Wrze­sień ozna­czał dla mnie wiele zmian, na które zupeł­nie nie mia­łam wpływu. Po pierw­sze, zmie­niła się pogoda. Na­dal było cie­pło, ale nie tak upal­nie jak w sierp­niu. Szkoda, bo dla mnie słońce mogłoby pra­żyć cały rok na okrą­gło. Z ubo­le­wa­niem stwier­dzi­łam też, że wcze­śniej zapada zmierzch, a to już poważny pro­blem, kiedy pro­wa­dzi się agen­cję detek­ty­wi­styczną. Po dru­gie, oka­zało się, że wyro­słam z haló­wek. A wła­ści­wie moje stopy wyro­sły. I tu znowu szkoda, bo mia­łam halówki jedyne w swoim rodzaju. Sama spe­cjalną farbą do tka­nin wyma­lo­wa­łam na nich sło­necz­niki. Były cudne. Z żalem musia­łam uznać, że nie wci­snę w nie stóp, chyba że sko­rzy­stam ze spo­sobu przy­rod­nich sióstr Kop­ciuszka. Ale za bar­dzo lubię swoje palu­chy, żeby ucie­kać się do tak dra­stycz­nych dzia­łań. Uzna­łam, że lepiej spró­bo­wać wyma­lo­wać nowe sło­necz­niki na halów­kach w pasu­ją­cym roz­mia­rze.

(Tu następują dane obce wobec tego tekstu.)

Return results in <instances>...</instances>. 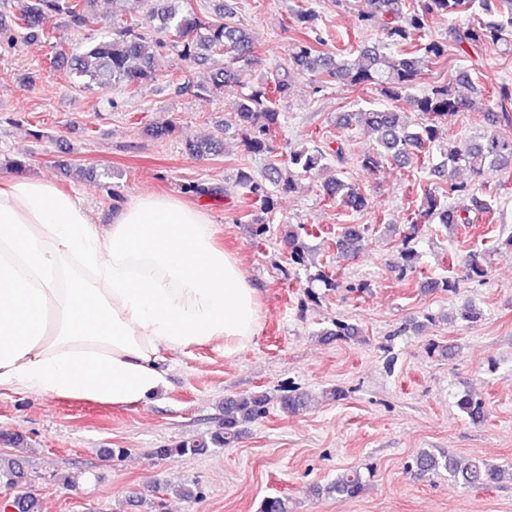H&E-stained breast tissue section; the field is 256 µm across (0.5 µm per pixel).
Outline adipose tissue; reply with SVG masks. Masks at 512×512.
I'll return each instance as SVG.
<instances>
[{
	"label": "adipose tissue",
	"mask_w": 512,
	"mask_h": 512,
	"mask_svg": "<svg viewBox=\"0 0 512 512\" xmlns=\"http://www.w3.org/2000/svg\"><path fill=\"white\" fill-rule=\"evenodd\" d=\"M260 318L202 209L146 193L103 225L48 178L0 182V389L141 403L166 382L161 352L237 354Z\"/></svg>",
	"instance_id": "adipose-tissue-1"
}]
</instances>
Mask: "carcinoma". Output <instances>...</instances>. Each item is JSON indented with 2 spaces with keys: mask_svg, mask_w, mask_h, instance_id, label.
<instances>
[{
  "mask_svg": "<svg viewBox=\"0 0 512 512\" xmlns=\"http://www.w3.org/2000/svg\"><path fill=\"white\" fill-rule=\"evenodd\" d=\"M120 2L129 16L148 9L160 21L159 30L155 36L148 35L136 30L131 21L112 20L111 34L71 59V74L90 86L107 89L121 85L135 91L155 81L158 50L169 42L180 46L181 55L194 63L204 62L215 55L224 57V67L208 72L197 81L189 80L180 87V90L196 95L229 91L240 83L246 67L258 64L252 35L230 16L205 21L192 11H179L172 5V0ZM19 9L15 25L32 33L40 30L42 20L49 12L64 16L67 25L76 29H86L95 23V17L87 10V0H19ZM461 14L472 16V22L466 28H448V38L443 41L428 38L427 30L433 19ZM378 16L384 17L389 43H361L355 48L328 52L311 41L299 42L291 48L287 66L263 77L258 85L234 101L233 122L243 131V142L249 152L271 151L270 136L280 126L281 112L276 108V101L288 97L296 74H313L354 87L371 86L390 100L405 98L409 101L412 111L419 115V122L413 128L408 125V115L394 107L360 108L340 118L343 124L356 123L374 135L375 145L359 160L368 172L378 171L390 160L429 153L438 139L439 121L475 107L478 98L496 109L493 114L495 123L512 126V86L508 84L487 95L472 82L468 72L461 71L456 75V81L470 86L474 92L472 97L459 96L446 84L435 85L421 96L410 94L424 63L445 56L450 42L461 49L468 47L478 51L493 47L504 55H512V0H364L361 20L369 22ZM325 159L319 149L293 151L288 154V163L271 165L262 181L244 172L238 175L236 186L260 202L261 214L252 219L257 225L256 235L267 232L265 214L271 212V194L265 182L292 193L298 189L300 173L320 167ZM511 163L512 136L491 133L445 149L443 160L433 167L431 175L443 183L447 197L458 199V204L450 207L434 193L425 195L421 208L409 220V232L398 251L395 271L404 275L416 268L417 253L410 243L420 225L430 224L435 218L447 228L472 224L475 218L471 214L493 211L492 200L478 198L468 184L457 181L458 171L466 170L473 178L480 179L488 170ZM323 191L324 198L348 211L358 212L367 206L364 194L340 177L337 169L325 177ZM305 235L310 232L301 233L293 228L286 235L291 260L297 265L304 261ZM362 237L360 227L347 225L336 237V249H352ZM464 267L471 280L482 279L487 272L483 258L477 252L466 256ZM324 335L353 339L361 335V330L338 320L335 328L325 331ZM308 402L306 394H291L280 401V409L288 415H296L306 409ZM456 406L474 424L484 422L487 417L484 399L471 393L462 394ZM267 411L268 398L263 393L229 399L224 402V431L183 440L173 448L159 449V453L203 455L213 448L228 447L239 439L245 424L259 421ZM414 465L416 474L421 477L446 473L449 480L464 488H490L506 478L512 481V463H491L480 457L461 461L423 450L416 456ZM22 479L23 472L18 463L13 461L5 468L0 466V484L15 488ZM368 485L364 472L348 468L330 484H313L311 493L315 497L327 494L357 499L366 492ZM261 512H292L291 501L286 495L270 496L262 502Z\"/></svg>",
  "mask_w": 512,
  "mask_h": 512,
  "instance_id": "cac0c4a2",
  "label": "carcinoma"
}]
</instances>
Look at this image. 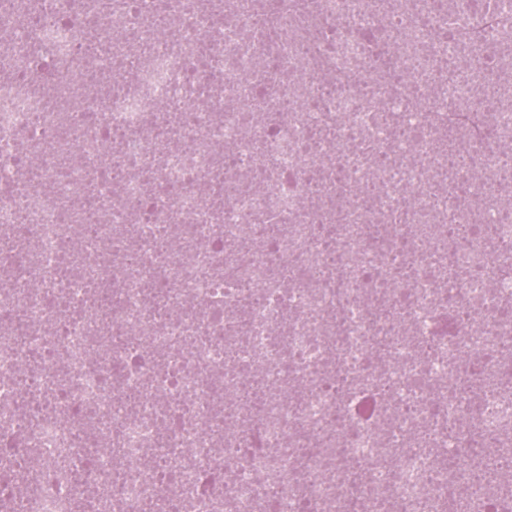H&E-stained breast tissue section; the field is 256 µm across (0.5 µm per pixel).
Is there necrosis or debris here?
<instances>
[{"label": "necrosis or debris", "instance_id": "1", "mask_svg": "<svg viewBox=\"0 0 512 512\" xmlns=\"http://www.w3.org/2000/svg\"><path fill=\"white\" fill-rule=\"evenodd\" d=\"M469 5L0 0V512H512Z\"/></svg>", "mask_w": 512, "mask_h": 512}]
</instances>
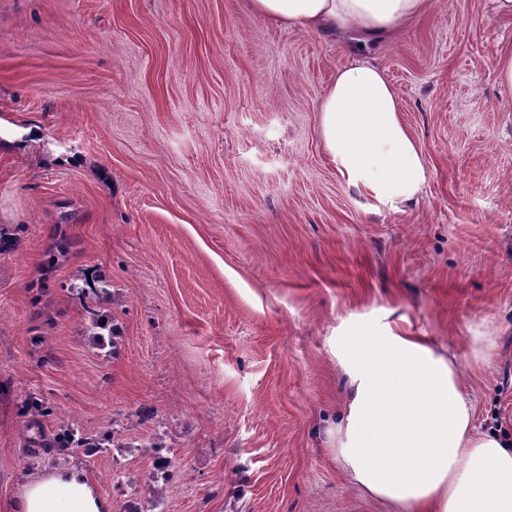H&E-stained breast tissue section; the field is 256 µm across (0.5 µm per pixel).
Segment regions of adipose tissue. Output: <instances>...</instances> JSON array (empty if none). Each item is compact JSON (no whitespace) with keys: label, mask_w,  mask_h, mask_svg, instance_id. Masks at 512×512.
Wrapping results in <instances>:
<instances>
[{"label":"adipose tissue","mask_w":512,"mask_h":512,"mask_svg":"<svg viewBox=\"0 0 512 512\" xmlns=\"http://www.w3.org/2000/svg\"><path fill=\"white\" fill-rule=\"evenodd\" d=\"M426 0H248L277 24L341 39L348 61L318 105L327 155L348 186L399 209L418 200L425 157L402 121L397 91L369 46L398 38ZM491 336L468 358L437 353L425 336H359L348 355L354 391L338 454L352 482L398 512H512V439L475 423L468 371L486 363ZM9 512H112L76 466L28 482Z\"/></svg>","instance_id":"ef3b65f1"}]
</instances>
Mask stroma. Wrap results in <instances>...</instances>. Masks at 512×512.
Segmentation results:
<instances>
[{
    "label": "stroma",
    "mask_w": 512,
    "mask_h": 512,
    "mask_svg": "<svg viewBox=\"0 0 512 512\" xmlns=\"http://www.w3.org/2000/svg\"><path fill=\"white\" fill-rule=\"evenodd\" d=\"M508 41L492 0H427L375 52L428 164L397 210L324 148L339 43L247 0H0V140L41 130L0 153V507L74 423L114 512H389L337 453L360 330L494 336L468 383L511 436ZM497 56L498 79L502 91L512 96V43L501 45Z\"/></svg>",
    "instance_id": "stroma-1"
}]
</instances>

Jed­nak naj­więk­sza mody­fi­ka­cja cze­kała na mnie w szkole. Szybko prze­ko­na­łam się, że czwarta klasa to nie prze­lewki. Nowe przed­mioty, nowi nauczy­ciele. Dotąd wszyst­kie lek­cje mie­li­śmy z panią Stę­kałą i ten sys­tem bar­dzo mi odpo­wia­dał.

Naszą nową wycho­waw­czy­nią została pani Prze­kora, nauczy­cielka histo­rii. Wystar­czyły rap­tem dwie lek­cje, byśmy zgod­nie całą klasą prze­mia­no­wali histo­ryczkę na „histe­ryczkę”. Wyobraź­cie sobie, że już na pierw­szej lek­cji zadała nam pracę domową. Serio.

Nie wiem, jak wy, ale ja potrze­buję nieco czasu, żeby po waka­cjach na powrót wcią­gnąć się w tryb szkolny. A tu na dzień dobry zada­nie.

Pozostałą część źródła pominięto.